• **ASSIGNMENT**
Could you return all of the entries word for word, minus any pictures?

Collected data
>>

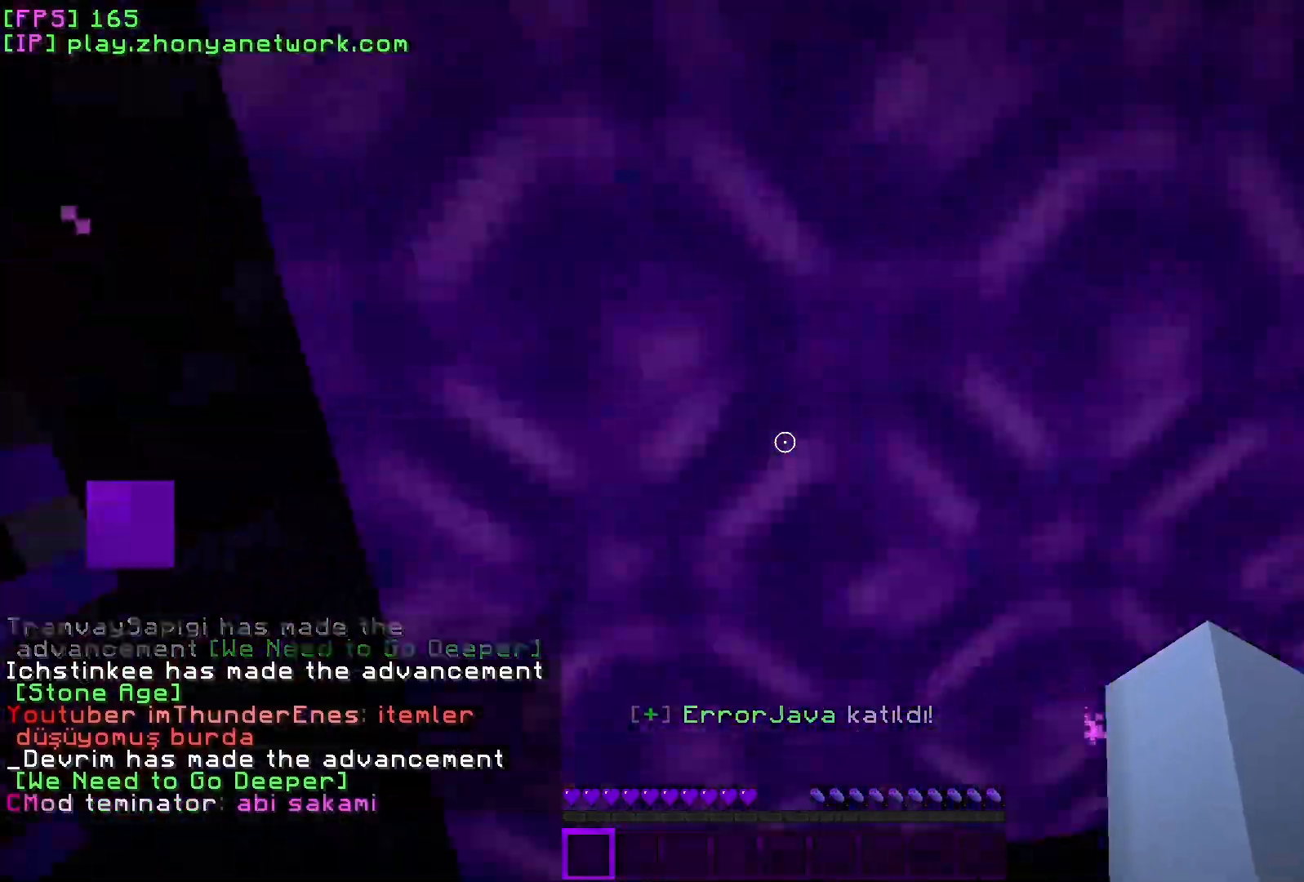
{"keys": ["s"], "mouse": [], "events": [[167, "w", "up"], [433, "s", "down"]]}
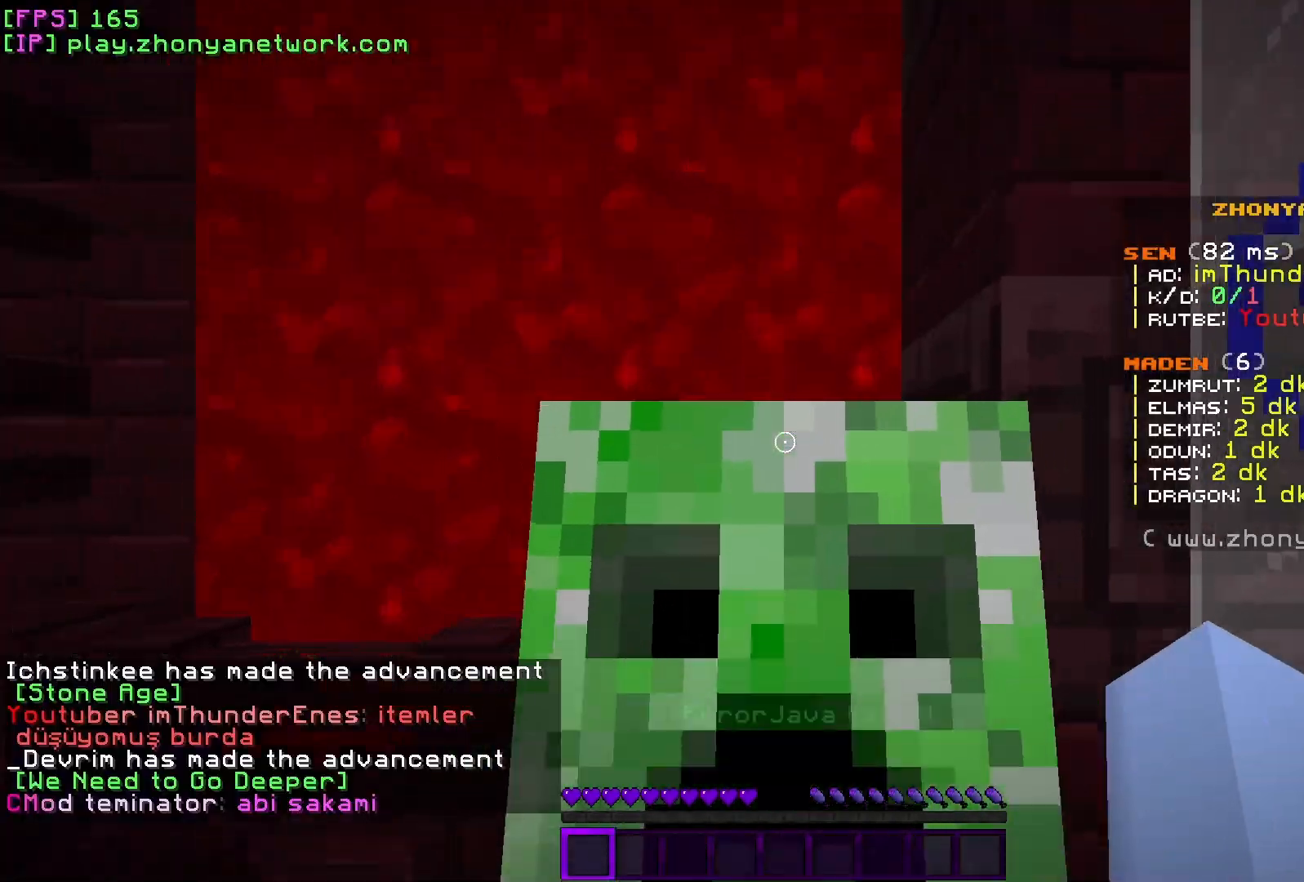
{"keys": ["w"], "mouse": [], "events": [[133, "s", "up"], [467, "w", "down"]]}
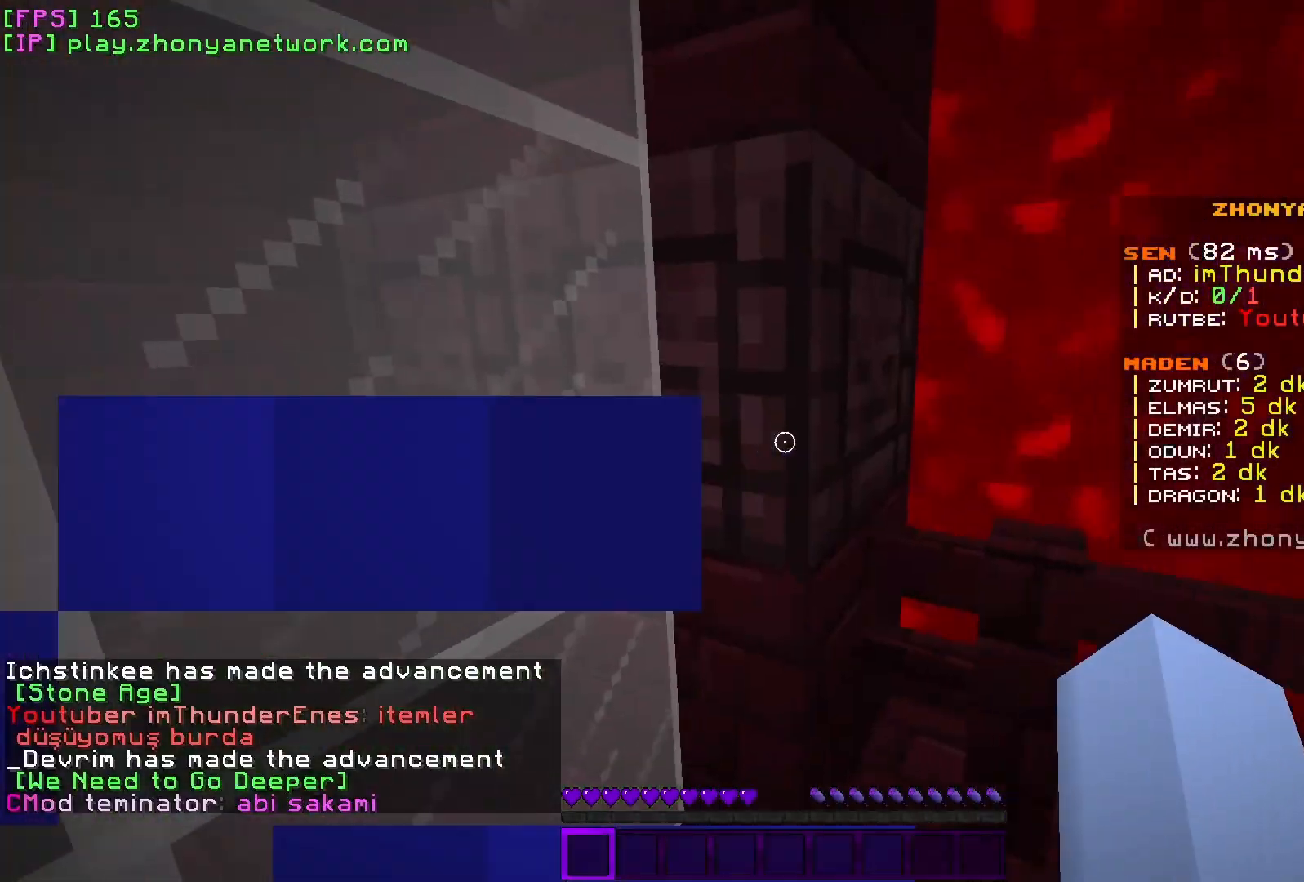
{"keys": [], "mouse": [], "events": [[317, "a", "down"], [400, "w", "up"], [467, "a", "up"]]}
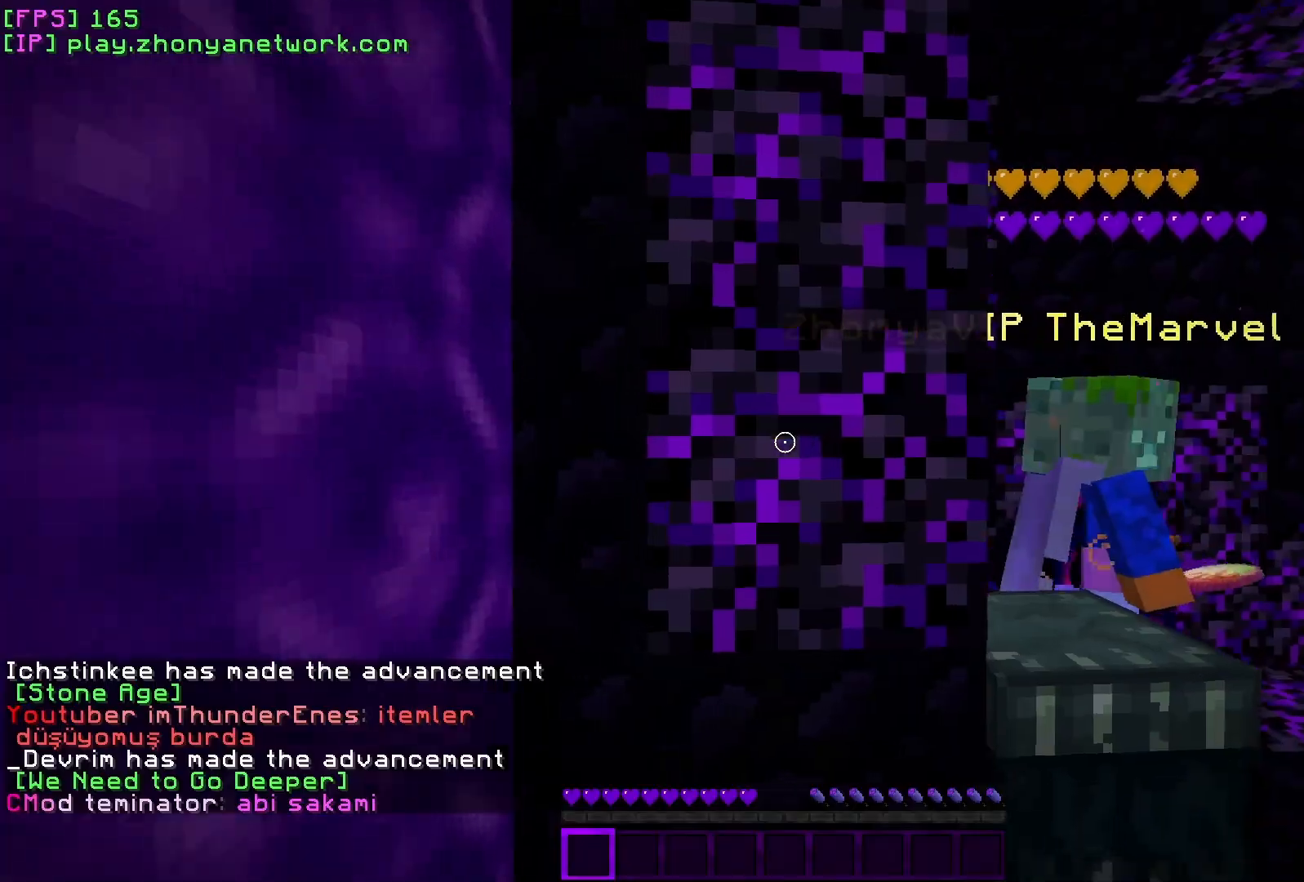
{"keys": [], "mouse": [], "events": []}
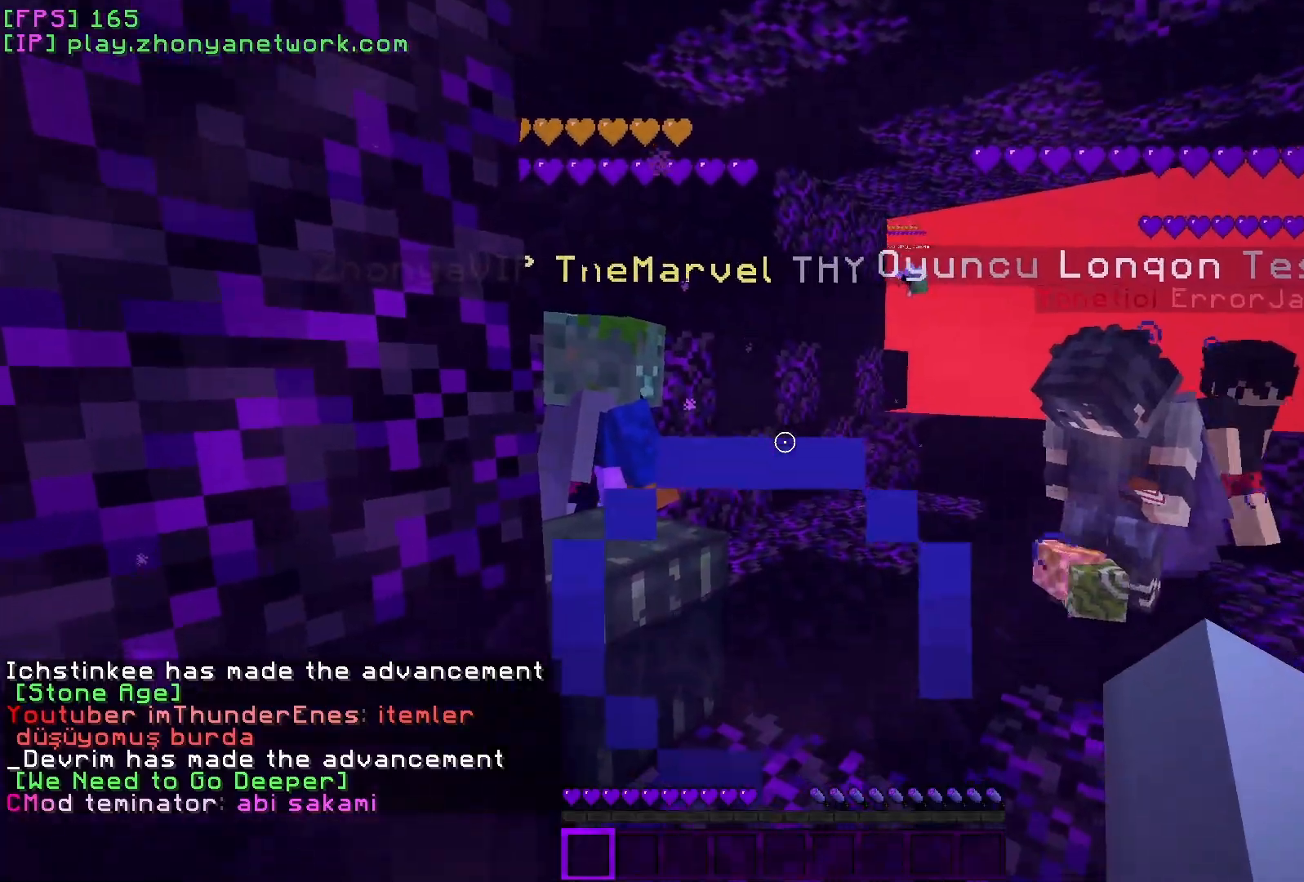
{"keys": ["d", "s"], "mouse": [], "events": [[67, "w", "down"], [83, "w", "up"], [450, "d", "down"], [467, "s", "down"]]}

<<

• **TASK RESPONSE**
{"keys": ["s"], "mouse": [], "events": [[167, "w", "up"], [433, "s", "down"]]}
{"keys": ["w"], "mouse": [], "events": [[133, "s", "up"], [467, "w", "down"]]}
{"keys": [], "mouse": [], "events": [[317, "a", "down"], [400, "w", "up"], [467, "a", "up"]]}
{"keys": [], "mouse": [], "events": []}
{"keys": ["d", "s"], "mouse": [], "events": [[67, "w", "down"], [83, "w", "up"], [450, "d", "down"], [467, "s", "down"]]}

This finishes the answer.